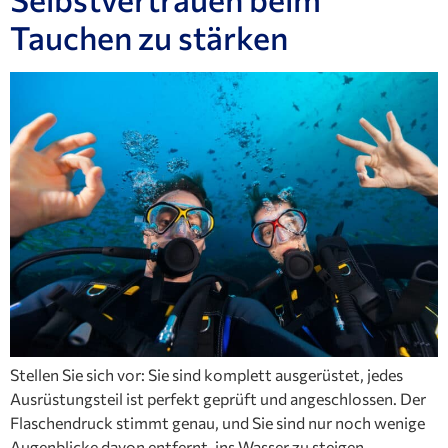
Tauchen zu stärken
Stellen Sie sich vor: Sie sind komplett ausgerüstet, jedes
Ausrüstungsteil ist perfekt geprüft und angeschlossen. Der
Flaschendruck stimmt genau, und Sie sind nur noch wenige
Augenblicke davon entfernt, ins Wasser zu steigen.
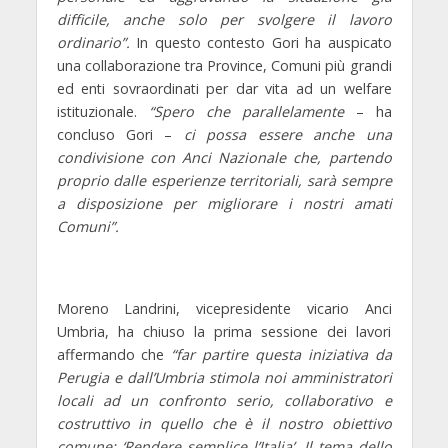
difficile, anche solo per svolgere il lavoro
ordinario”.
In questo contesto Gori ha auspicato
una collaborazione tra Province, Comuni più grandi
ed enti sovraordinati per dar vita ad un welfare
istituzionale.
“Spero che parallelamente
– ha
concluso Gori –
ci possa essere anche una
condivisione con Anci Nazionale che, partendo
proprio dalle esperienze territoriali, sarà sempre
a disposizione per migliorare i nostri amati
Comuni”.
Moreno Landrini
, vicepresidente vicario Anci
Umbria, ha chiuso la prima sessione dei lavori
affermando che
“far partire questa iniziativa da
Perugia e dall’Umbria stimola noi amministratori
locali ad un confronto serio, collaborativo e
costruttivo in quello che è il nostro obiettivo
comune: ‘Rendere semplice l’Italia’. Il tema dello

● ● ● ●

Reproduce all entries above exactly, minus the images.

Tauchen zu stärken
Stellen Sie sich vor: Sie sind komplett ausgerüstet, jedes
Ausrüstungsteil ist perfekt geprüft und angeschlossen. Der
Flaschendruck stimmt genau, und Sie sind nur noch wenige
Augenblicke davon entfernt, ins Wasser zu steigen.
difficile, anche solo per svolgere il lavoro
ordinario”.
In questo contesto Gori ha auspicato
una collaborazione tra Province, Comuni più grandi
ed enti sovraordinati per dar vita ad un welfare
istituzionale.
“Spero che parallelamente
– ha
concluso Gori –
ci possa essere anche una
condivisione con Anci Nazionale che, partendo
proprio dalle esperienze territoriali, sarà sempre
a disposizione per migliorare i nostri amati
Comuni”.
Moreno Landrini
, vicepresidente vicario Anci
Umbria, ha chiuso la prima sessione dei lavori
affermando che
“far partire questa iniziativa da
Perugia e dall’Umbria stimola noi amministratori
locali ad un confronto serio, collaborativo e
costruttivo in quello che è il nostro obiettivo
comune: ‘Rendere semplice l’Italia’. Il tema dello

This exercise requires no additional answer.